Although the rate of new infections is dropping in New York, the intensive care units at University Hospital are full. Nearly 50 patients remain in serious condition, attached to ventilators. Some have been hospitalized for weeks, their limbs nestled in yellow foam cushions to prevent bed sores.

The hospital came close to running out of ventilators. Julie Eason, the director of respiratory therapy, said she had to “get a little bit creative” as she tried to ration resources while keeping up with all of the Code 99s, the term used when a patient needs to be intubated. “It was just endless,” she said. “Code 99s would come in three, four different rooms all within a few minutes of each other, all day long.”

Nurses on the units said they were overworked and understaffed. In normal times, their jobs are so demanding that they are required to care for no more than two patients at once. Now, they are tending to three or four at a time, increasing the risk of mistakes.

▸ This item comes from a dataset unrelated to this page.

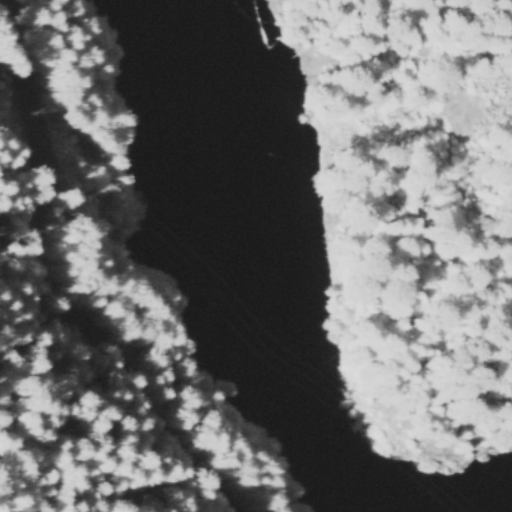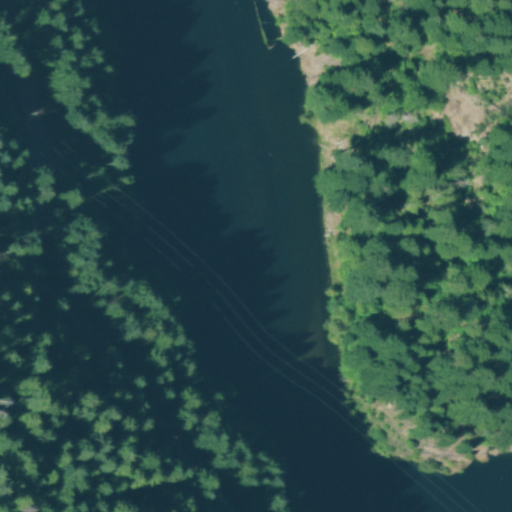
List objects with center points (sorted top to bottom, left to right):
road: (438, 139)
road: (61, 289)
river: (228, 292)
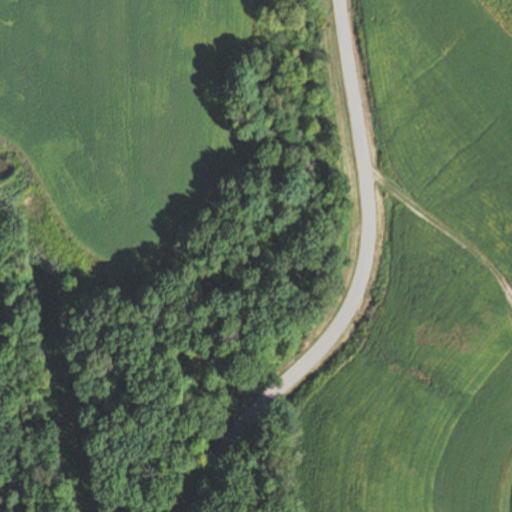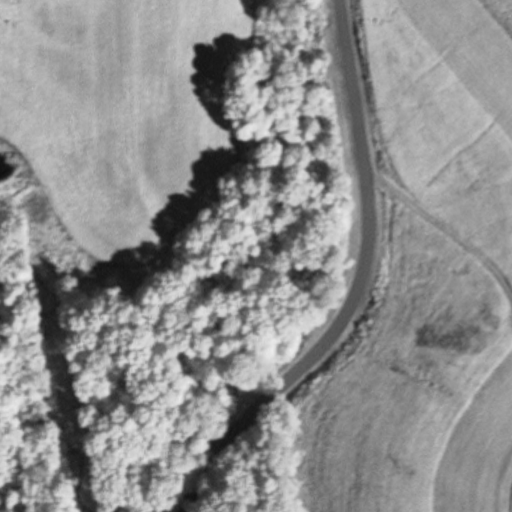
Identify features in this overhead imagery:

Ventilators require constant calibration to keep patients’ oxygen levels just right. Nurses must monitor endotracheal tubes, which can get clogged and block airways. In Covid-19 patients, the heart or the kidneys can fail without warning.
Lisa Besa-Tse, a nurse, removing protective equipment after giving an aerosol treatment to a patient in a negative-pressure room. The equipment is kept outside the room to be reused by anyone who enters. 
Medical workers began to get sick, and several nurses ended up intubated in the hospital’s I.C.U. Doctors and nurses complained that the conditions put them at greater risk than colleagues at other hospitals.

Dr. Foronjy, the I.C.U. physician, said he knew a doctor at a well-funded Manhattan hospital who walked around without a mask, assured that the sealed-off negative-pressure rooms there would protect him from the virus-infected patients inside.

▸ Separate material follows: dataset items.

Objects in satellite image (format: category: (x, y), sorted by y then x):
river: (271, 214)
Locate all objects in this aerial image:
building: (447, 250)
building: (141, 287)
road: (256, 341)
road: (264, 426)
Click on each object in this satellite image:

A lack of protective gear remains a problem. Much of what the nurses are wearing is mismatched, donated from friends and neighbors or brought from home. One nurse complained that she had bought her mask herself and had been wearing the same bootees on her feet for the past three days.

“As you know, we are a state facility. We don’t have a lot of money,” said Rose Green, a nurse who was helping to staff the unit on her day off.
The hospital has arranged for food trucks to serve meals to staff members on most days.
The hospital has begun to celebrate some successes. Recently, a nurse and a nursing assistant were taken off ventilators. On April 16, the hospital posted a video on Twitter of another nurse who had been intubated after coming down with Covid-19. She was being wheeled out of the emergency room to applause from colleagues.

On a recent day, a man in his 50s who had just come off a ventilator was sitting up in his room drinking a bottle of juice. A nurse passed by and waved excitedly.

A window in the ambulance bay near the entrance to the hospital’s emergency room.